I remember buying Elite (disc drive version) for the BBC Model B in September 1984. I don't recall a preview version and I'm not even sure this was a thing in 1984 (cover mounted cassettes on Acorn User magazine would have been very expensive).
 
The only demo I can remember is the one on the BBC disc, but it was a rolling demo and couldn't be played.
 
Played it first on my step brothers Amstrad, I didn't get on with my dad but boy did I visit a lot of weekends when elite came out. you loaded it via tape and it took ten minutes to down load, STICK THAT IN YOUR PIPE AND SMOKE IT when you young uns start moaning about crashes and disconnects YOU HAVE NO IDEA HOW GOOD IT IS NOW A DAYS, You would sit there watching the screen listening to the game screech it's way through ten minutes AND BANG IT WOULD FAIL TO LOAD the despair was immense, your young heart would be crushed as the world fell in around you then you hit rewind and started again.
 
Played it first on my step brothers Amstrad, I didn't get on with my dad but boy did I visit a lot of weekends when elite came out. you loaded it via tape and it took ten minutes to down load, STICK THAT IN YOUR PIPE AND SMOKE IT when you young uns start moaning about crashes and disconnects YOU HAVE NO IDEA HOW GOOD IT IS NOW A DAYS, You would sit there watching the screen listening to the game screech it's way through ten minutes AND BANG IT WOULD FAIL TO LOAD the despair was immense, your young heart would be crushed as the world fell in around you then you hit rewind and started again.

Yeah or the part where your save game tape broke when you were already at Deadly and you had to start again!
 
Played it first on my step brothers Amstrad, I didn't get on with my dad but boy did I visit a lot of weekends when elite came out. you loaded it via tape and it took ten minutes to down load, STICK THAT IN YOUR PIPE AND SMOKE IT when you young uns start moaning about crashes and disconnects YOU HAVE NO IDEA HOW GOOD IT IS NOW A DAYS, You would sit there watching the screen listening to the game screech it's way through ten minutes AND BANG IT WOULD FAIL TO LOAD the despair was immense, your young heart would be crushed as the world fell in around you then you hit rewind and started again.

On the Beeb you only had to rewind to the start of the failed:D block
 
On the Beeb you only had to rewind to the start of the failed:D block

Yeah I agree- I found that to be a great feature compared to most 8-bit machines at the time, which had to start their whole loading process again when something went pear-shaped! ;)

As for helping the OP, all I remember is the conversion from the BBC to the Electron was release by Acornsoft at the same time, but was very much a shadow of its counterpart in terms of graphics/colours/sound and speed- poor thing.
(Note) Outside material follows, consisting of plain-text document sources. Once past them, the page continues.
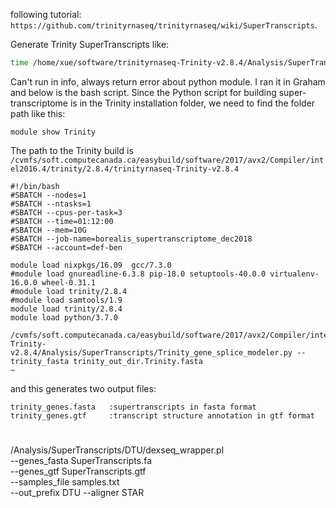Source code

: following tutorial: `https://github.com/trinityrnaseq/trinityrnaseq/wiki/SuperTranscripts`.

Generate Trinity SuperTranscripts like:
```bash
time /home/xue/software/trinityrnaseq-Trinity-v2.8.4/Analysis/SuperTranscripts/Trinity_gene_splice_modeler.py --trinity_fasta /home/xue/borealis_transcriptome/borealis_denovo_transcriptome_august2017/trinity_out_dir.Trinity.fasta 
```
Can't run in info, always return error about python module. I ran it in Graham and below is the bash script. Since the Python script for building super-transcriptome is in the Trinity installation folder, we need to find the folder path like this:
```
module show Trinity
```
The path to the Trinity build is `/cvmfs/soft.computecanada.ca/easybuild/software/2017/avx2/Compiler/intel2016.4/trinity/2.8.4/trinityrnaseq-Trinity-v2.8.4`

```
#!/bin/bash
#SBATCH --nodes=1
#SBATCH --ntasks=1
#SBATCH --cpus-per-task=3 
#SBATCH --time=01:12:00
#SBATCH --mem=10G
#SBATCH --job-name=borealis_supertranscriptome_dec2018
#SBATCH --account=def-ben

module load nixpkgs/16.09  gcc/7.3.0
#module load gnureadline-6.3.8 pip-18.0 setuptools-40.0.0 virtualenv-16.0.0 wheel-0.31.1
#module load trinity/2.8.4
#module load samtools/1.9
module load trinity/2.8.4
module load python/3.7.0

/cvmfs/soft.computecanada.ca/easybuild/software/2017/avx2/Compiler/intel2016.4/trinity/2.8.4/trinityrnaseq-Trinity-v2.8.4/Analysis/SuperTranscripts/Trinity_gene_splice_modeler.py --trinity_fasta trinity_out_dir.Trinity.fasta
~                   

```

and this generates two output files:
```
trinity_genes.fasta   :supertranscripts in fasta format
trinity_genes.gtf     :transcript structure annotation in gtf format
```

#
/Analysis/SuperTranscripts/DTU/dexseq_wrapper.pl \
       --genes_fasta SuperTranscripts.fa \
       --genes_gtf SuperTranscripts.gtf \
       --samples_file samples.txt \
       --out_prefix DTU --aligner STAR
It also had that Galactic Hyperspace bug which was only fixed when Superior Software acquired the Acorn catalogue around 1986 and re-released it, which is when I purchased it myself.
 
Oi, you old fogies!


Can I join in?

The joy of getting the Electron floppy drive expansion and banishing tape loading errors was wonderful. Did miss the drama of the last minute failed loading block though ;)
 
The joy of getting the Electron floppy drive expansion and banishing tape loading errors was wonderful. Did miss the drama of the last minute failed loading block though ;)

I still have mine on the loft, the Z,X keys need re-soldering though, but it still works with the Plus1 and 5 1/4" floppy. (Well it did about 10 years ago when I last tested it)
The Electron had even less available memory than the BBC if memory serves, which it probably doesn't due to the 1990's. I doubt many of todays programmers could get Elite into 28kb.